I'm geeked. Absolutely can't wait for the PBS 25th Anniversary rebroadcast of Ken Burns Civil War. As we mark the 150th anniversary of the end of the Civil War, this year is also the 25th anniversary of Ken Burns’ superlative and iconic documentary on the conflict, 1990’s The Civil War. To this day, the documentary stands as the highest-rated PBS series broadcast; it attracted 38.9 million viewers during its September 1990 debut. Now, 25 years to the month that the film series originally premiered, PBS will re-air The Civil War over five nights, Sept. 7-11, 2015, at 9pm.

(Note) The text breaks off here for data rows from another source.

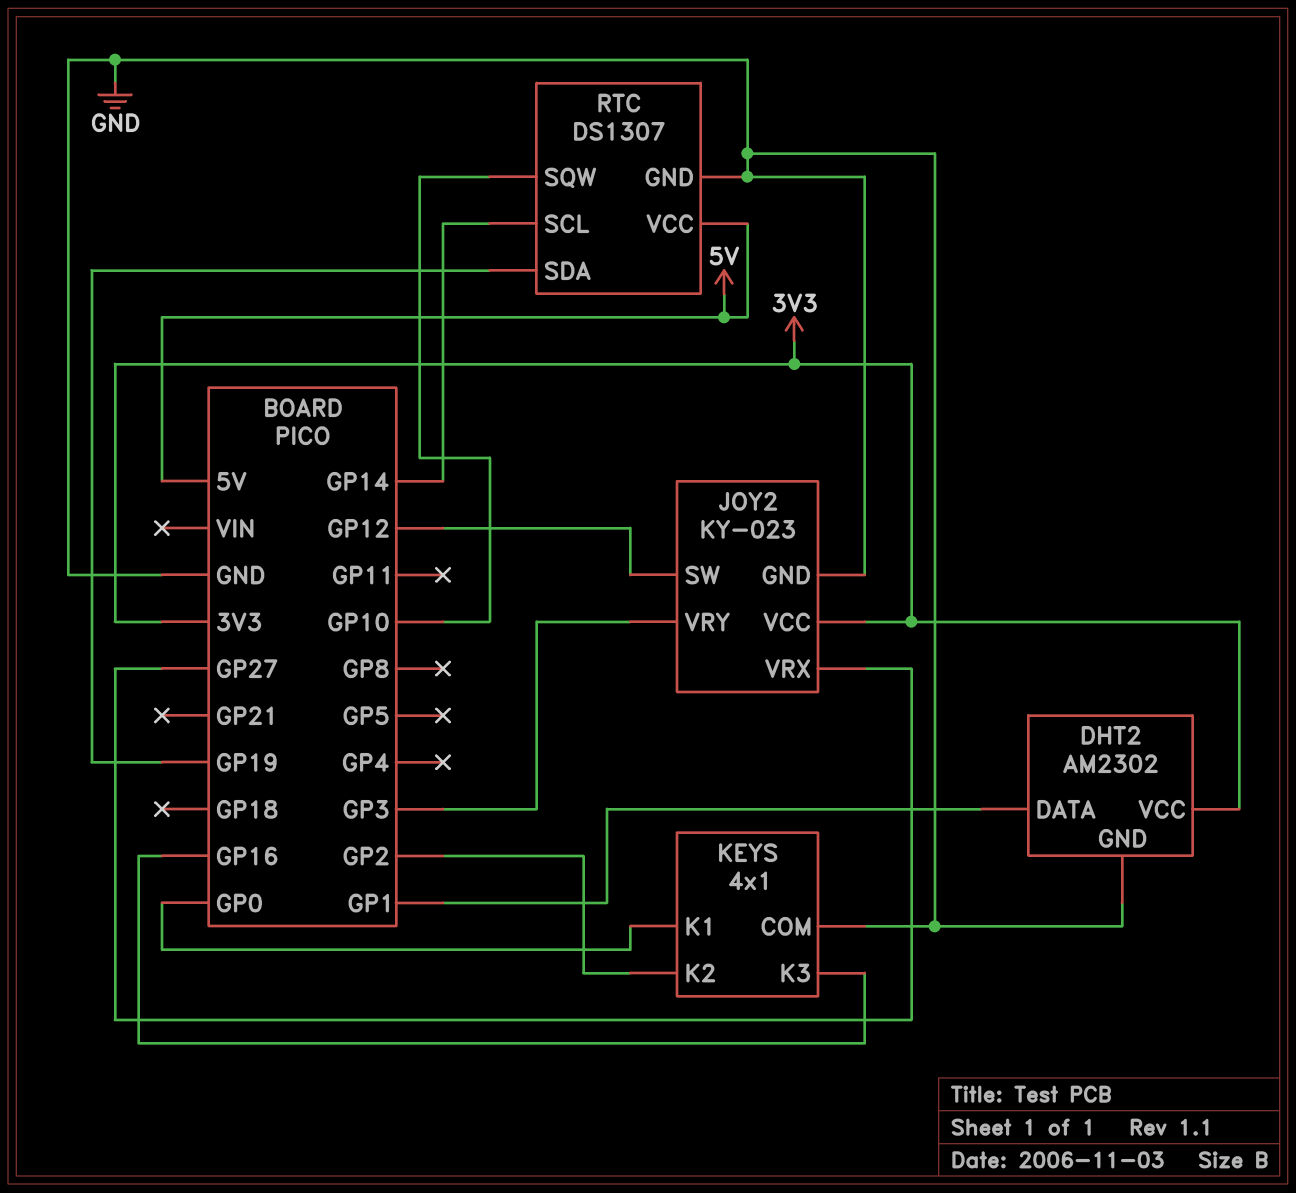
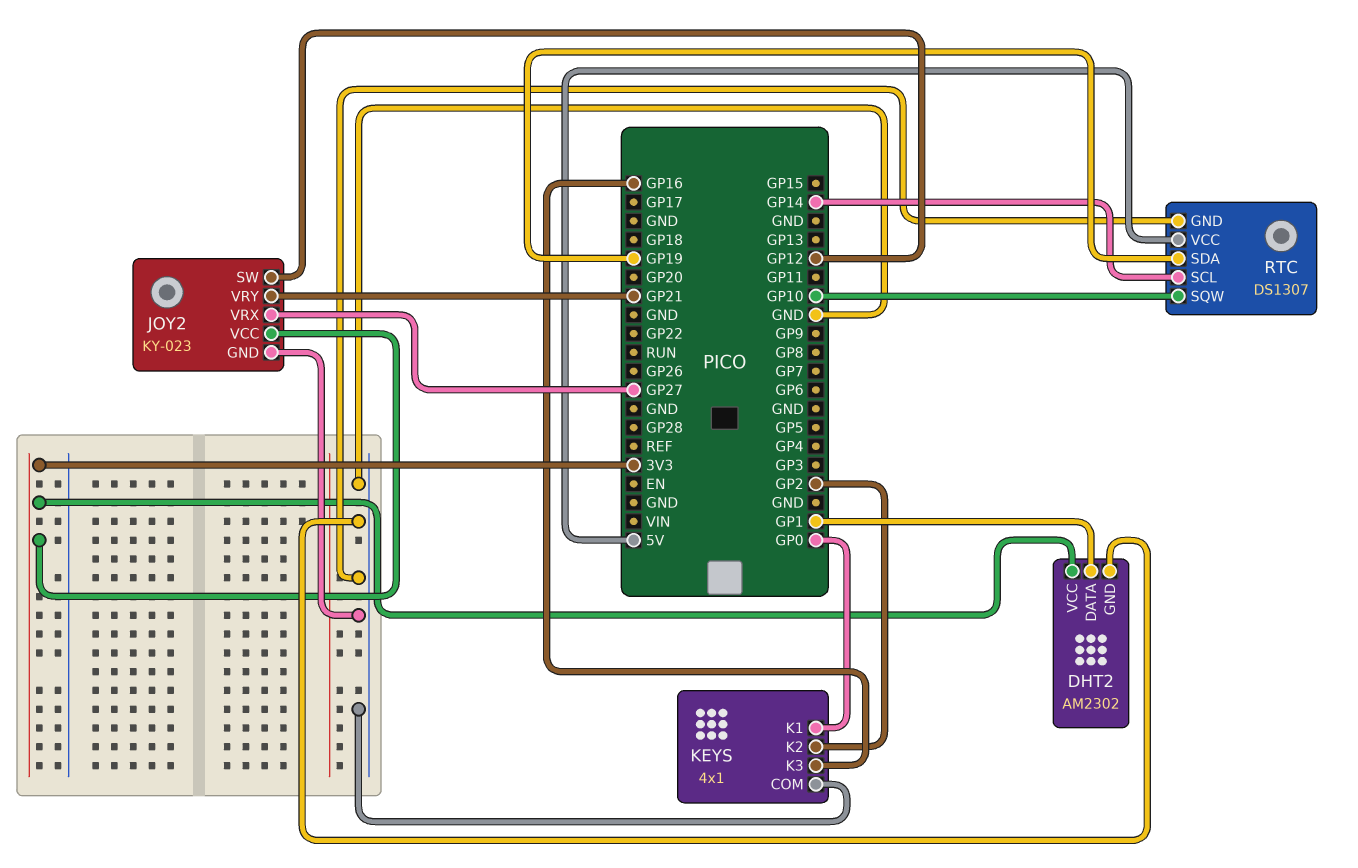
JOY2 pin VRY: GP3 -> GP21

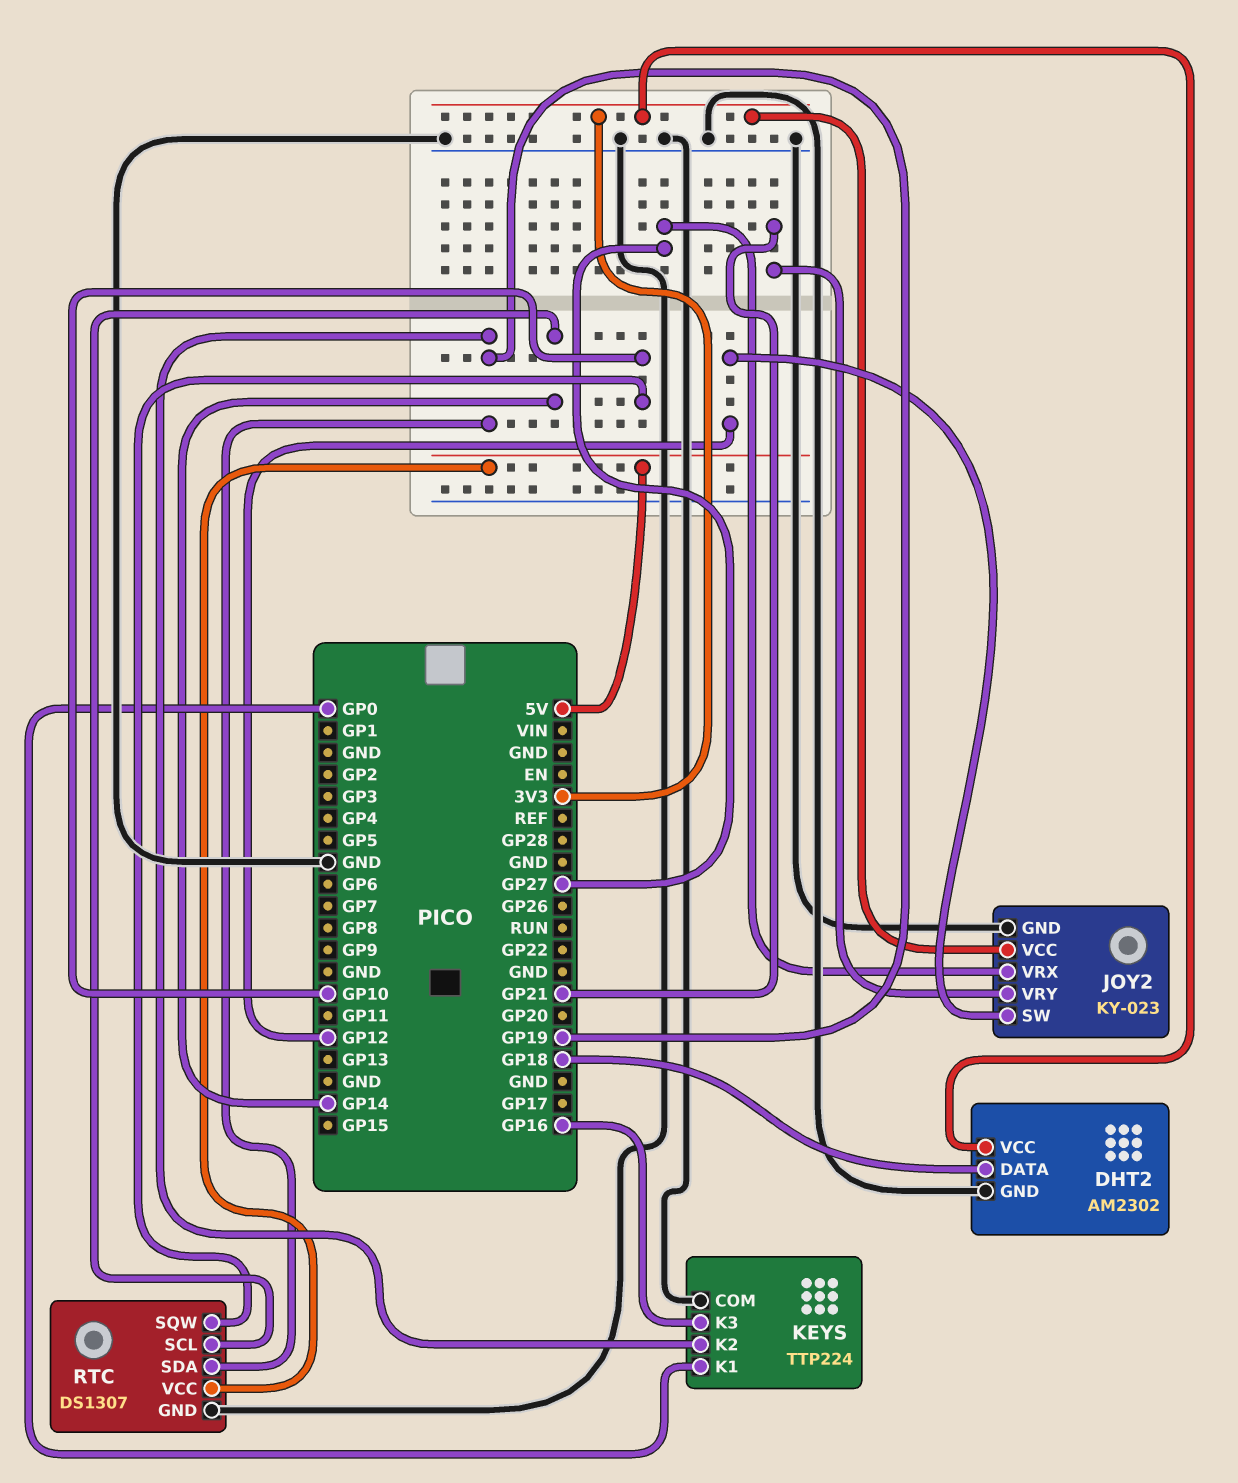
DHT2 pin DATA: GP1 -> GP18
KEYS: 4x1 -> TTP224
KEYS pin K2: GP2 -> GP19

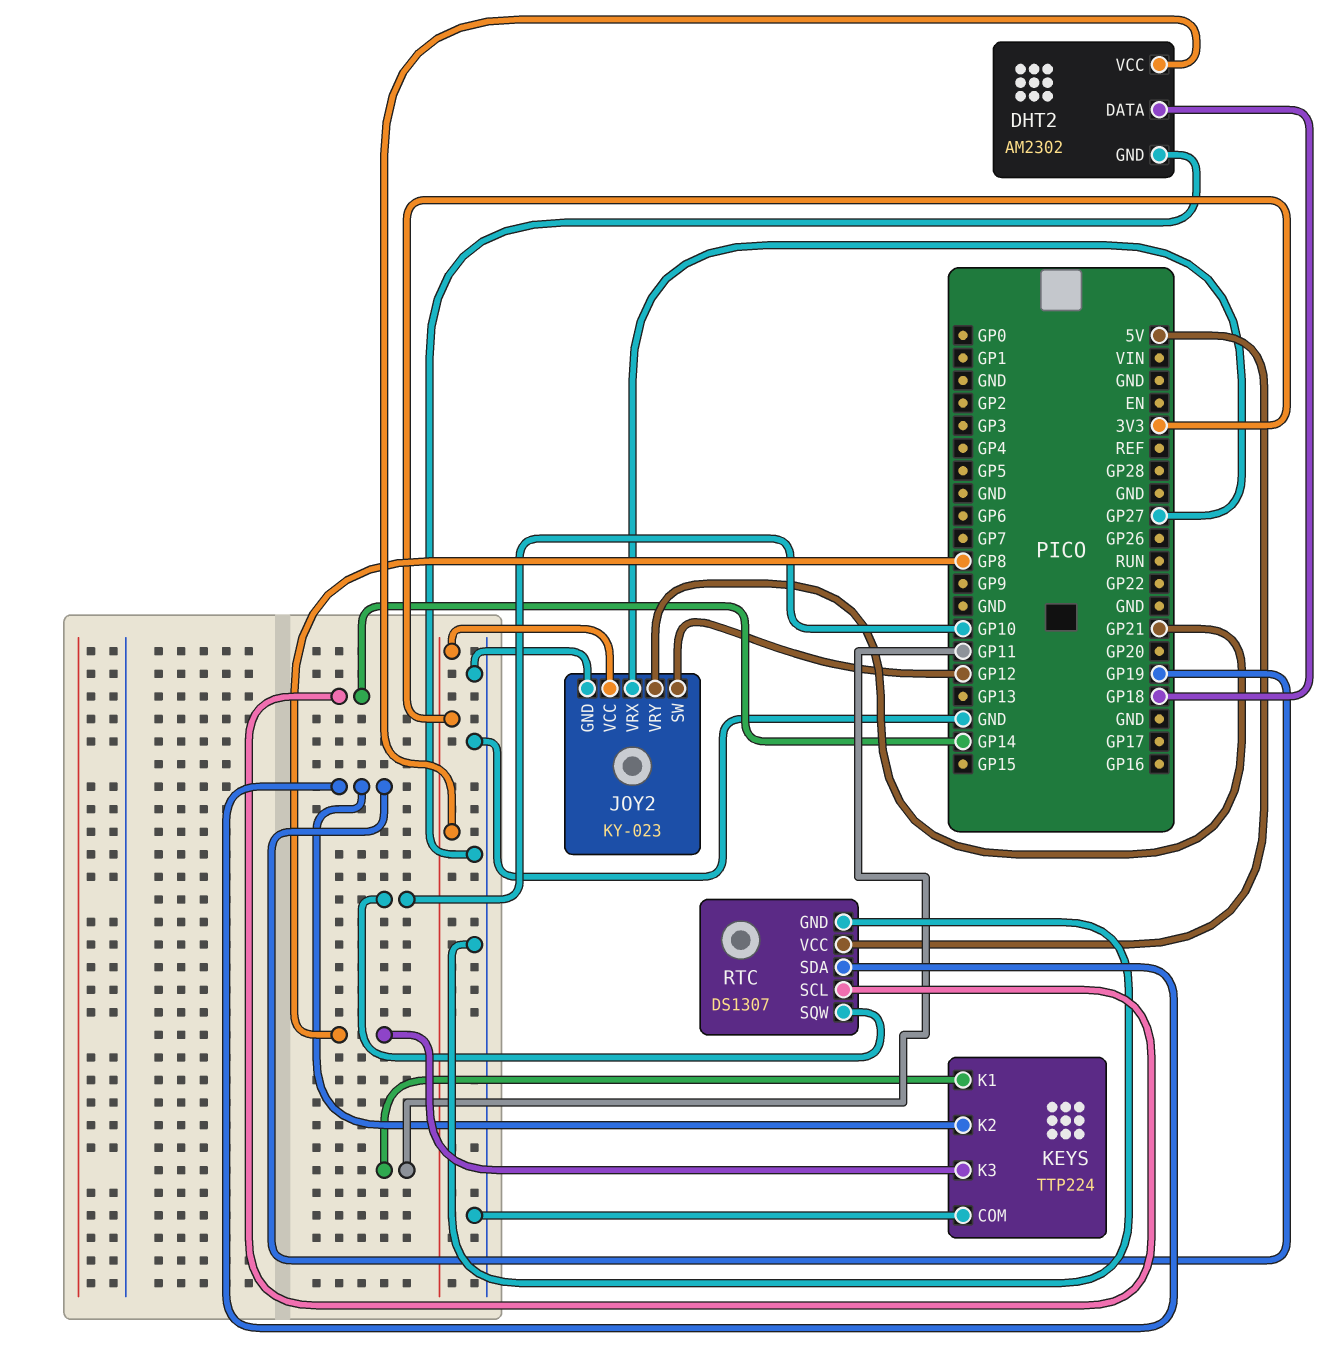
KEYS pin K1: GP0 -> GP11
KEYS pin K3: GP16 -> GP8

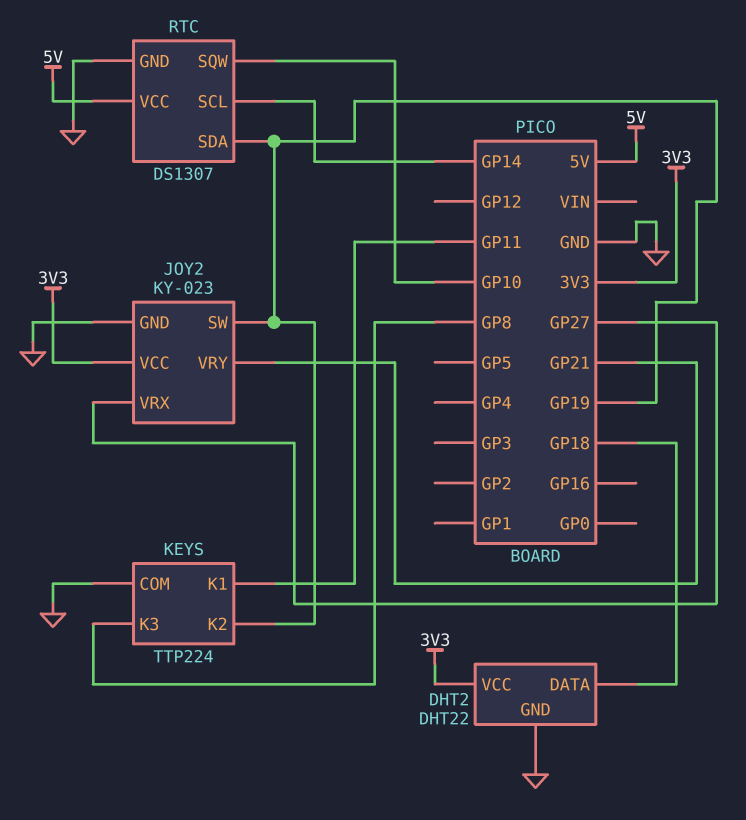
DHT2: AM2302 -> DHT22
JOY2 pin SW: GP12 -> GP19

The rebroadcast of The Civil War will present for the first time a newly restored high-definition version. Over the course of two months, 50,000 feet of the original 16mm film negative, which is preserved at the George Eastman House, was scanned frame by frame at 4K (4096 x 2160 pixels, the resolution used for Ultra High Definition). The standard definition 1990 broadcast was taken from a duplicate of the original negative, resulting in a loss of quality. PBS says that this is the first time the film will be seen with the exact same fidelity and framing as the negative that Burns and his co-cinematographers Allen Moore and Buddy Squires shot over 25 years ago.
“The Civil War series has never been seen in such visual clarity,” said Daniel J. White, who did the restoration. “The colors are brighter and you will see more details in the images. With this transfer, The Civil War will be preserved at the highest quality for generations to come.”
“Whenever you work on a film, especially one with the extraordinary endurance of The Civil War, there are always little details that you wish you could tweak so viewers can experience the film under the best possible conditions,” said Paul Barnes, the lead editor of The Civil War who supervised the restoration. “Now, with high definition screens and the new digital transfer technologies that we used in this restoration, I think the film will finally be seen exactly as Ken originally intended.”
“I’m beyond excited,” said Ken Burns. “For the first time, viewers will see what I saw when I looked through the lens of my camera. It is truly remarkable.”
To reach a whole new audience with the story of America's greatest crisis, and to offer those who have already seen the series a far more compelling experience, THE CIVIL WAR series has been completely restored to Ultra High Definition – 4K resolution – to bring it up to the standards current audiences demand.